Accompanied by report no. CS 68019-D dated 29 May 2015 from the AGL American Gemological Laboratories stating that it is the opinion of the Laboratory that the origin of this ruby would be classified as Thailand, with standard heat enhancement and minor clarity enhancement.
Provenance: Previously sold at Christie's New York, Important Jewels, 5 December 2000, Lot 455
Note: Gabrielle ‘Coco’ Chanel never quite explained why the camellia flower was her favorite, yet the blossom became a reoccurring motif present in her designs. Perhaps it was that at the age of thirteen she was deeply moved by a performance of Dame aux Camélias. Or conceivably, it was that Chanel witnessed notable men of the early nineteenth century, like French novelist Marcel Proust, wear the blossom pinned to the lapel as a sign of refined elegance. Nevertheless, the camellia resonated with young Coco and in 1923 she was inspired to pin the flower to a chiffon dress. From that moment on, the camellia transcended time and fashion and to this day remains an icon of the house of Chanel.
Though Coco Chanel preferred the flower in white, since the 1920s the blossom has appeared in countless forms, sizes and colors. From silk, tweed and leather to ceramic, onyx, sapphire and ruby, Coco’s camellia has enhanced chic cocktail dresses, adorned simple ballet flats and even transformed itself into stunning jewelry designs.

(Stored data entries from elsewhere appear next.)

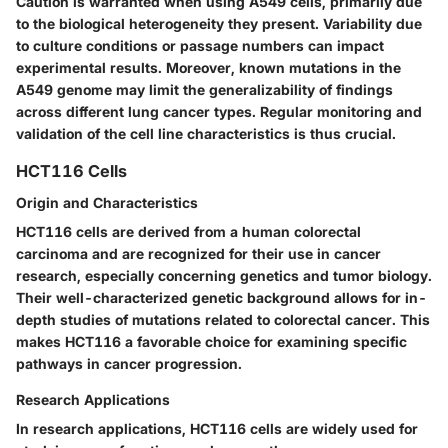
Caution is warranted when using A549 cells, primarily due
to the
biological heterogeneity
they present. Variability due
to culture conditions or passage numbers can impact
experimental results. Moreover, known mutations in the
A549 genome may limit the generalizability of findings
across different lung cancer types. Regular monitoring and
validation of the cell line characteristics is thus crucial.
HCT116 Cells
Origin and Characteristics
HCT116 cells are derived from a human colorectal
carcinoma and are recognized for their use in cancer
research, especially concerning genetics and tumor biology.
Their
well-characterized
genetic background allows for in-
depth studies of mutations related to colorectal cancer. This
makes HCT116 a
favorable
choice for examining specific
pathways in cancer progression.
Research Applications
In research applications, HCT116 cells are widely used for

Chanel’s passion for jewels stemmed from an early age and whether she was imagining costume pieces or studying precious objects, the intention was to accessorize her beloved clothes. In 1932, she experimented with fine jewelry and designed a single collection known as Bijoux de Diamants.
In November of that year the collection was exhibited in Chanel’s home in Paris. Jewelry houses at the time belittled her efforts and felt that she was a dress and a costume-jewelry maker at best. It was not until 1993 that the house of Chanel formally resumed its fine jewelry business and released a new collection. The collection was presented ceremoniously alongside Coco’s original Bijoux de Diamants. Chanel Fine Jewelry was later established in 1997 at 18 Place Vendôme.
This elegant ruby and diamond camellia flower brooch, Lot 210, was made in France and is a striking example of high jewelry by Chanel. Designed and executed before the firm’s commitment to jewelry in the 1990s, the brooch was likely prompted by a specific client request. Through vibrant rubies and lively diamonds, this fine jewelry example reflects the house’s celebrated precision and craftsmanship and honors Mademoiselle Chanel’s much loved camellia.